■ STUDY TEXT
Welcome to the community!

 

I took that image from our online video for recessed lighting, so it is something that I unfortunately don't know how it was constructed.

 

I will say that judging from the looks of it, is that it is doubtlful that it is a drop aka acoustical ceiling. The trim pieces that are separating the lights look like a form of wide moulding custom fit onto the ceiling.

 

I would say that if you plan out and use wood similar to this in the image, you can get a similar look for your ceiling.

 

Let us know if you have any additional questions and we can assist you further.

 

Cheers,

Joseph

Posted 2013-05-18T21:04:41+0000  by Joseph_HD_ATL

Hi Joseph_HD_ATL,

 

I admire the ceiling of the photo you showed.  Can you tell me if this is a drop ceiling or what?  I would like to duplicate the look of it, can you please help?

 

Thank, Martin

Posted 2013-04-18T15:58:36+0000  by martinone

Hello somerdale15,

 

The beauty of recessed lighting is that it can be anything you want it to be, as long as you work safely within the limits of efficient electrical work (i.e. don't overload your circuits). 

 

I helped a friend install recessed lighting a few years ago and it is all in the personal placement of where and what kind of recessed lighting you want to install. I did a lengthy write up a while back on recessed lighting, click on the image below and it will take you to it. 

proper spacing of recessed lighting

 

The write-up won't specifiy placement of your new recessed lights, but it will give you some insight on what to get. For example, if the drywall isn't already on the ceiling as you said, using new construction housing will be good alongside a baffle trim to give the maximum amount of light in a given area. Luckily since you are at the rough-in stage, you can get access to the joists, and bore a 3/4" hole in them to safely carry your wires across for all the lights.

 

Almost all recessed housings are IC are in contact with insulation nowadays, and using a contractor kit that has the housing and trim already in it is the safest bet to get the most for your money. Also, carefully notice the sizes in the write-up linked above, and you can decide for yourself exactly what kind of lights you wish.

■ WHAT TO WORK ON
(1) In the recessed lighting thread, what size hole does the reply to somerdale15 suggest boring in the joists to carry the wires?
(2) Please write the next part of the recessed lighting thread, starting after its final sentence.
These rows come from a different source.

[Page-level text extractions]
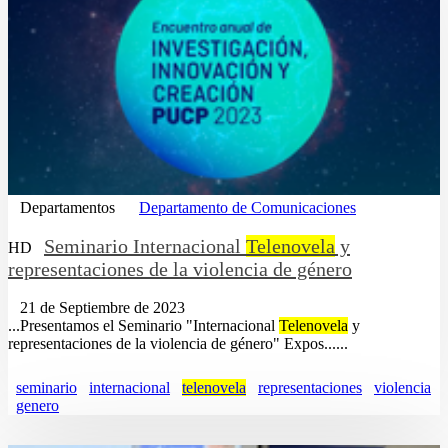
Departamentos
Departamento de Comunicaciones
Seminario Internacional
Telenovela
y
HD
representaciones de la violencia de género
21 de Septiembre de 2023
...Presentamos el Seminario "Internacional
Telenovela
y
representaciones de la violencia de género" Expos......
seminario
internacional
telenovela
representaciones
violencia
genero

■ ANSWERS FOR THIS EXERCISE
(1) A 3/4" hole.

(2)
With that said, placement and laying out of your recessed light depends on several things:

  • symmetry
  • accessibility to an electrical source
  • room activity
  • what kind of lights you prefer

Generally, I have seen placement no less than 18-24 inches from the wall for your recessed lighting. Too close means wasted light and can look awkward. In terms of basic placement throughout the room save for the bar and pool table area, you can space your lights in a 3 to 4 foot span. At the end of the day, this can mean as little as 12 recessed lights to a maximum of 24 or more. If you have low ceilings as you stated, using a smaller (5" or less) diameter housing will look cleaner and reduces any glare from it.

 

Simply draw a sketch of your room, and measure off where the bar and pool table area  is and layout your recessed lights according to that. The beauty of this is that you can move the lights around at the planning stages to get the best lights for the game room. 

 

I would also suggest to use at minimum 2 separate circuits to feed the lights, as you don't want to overload your 15 or 20 amp circuit breaker feeding it. This is important, as you can add on for the future by placing separate switches, thereby reducing the total wattage used. I installed a dimmer onto the recessed lights I put in, and they really give you the best control over your lights.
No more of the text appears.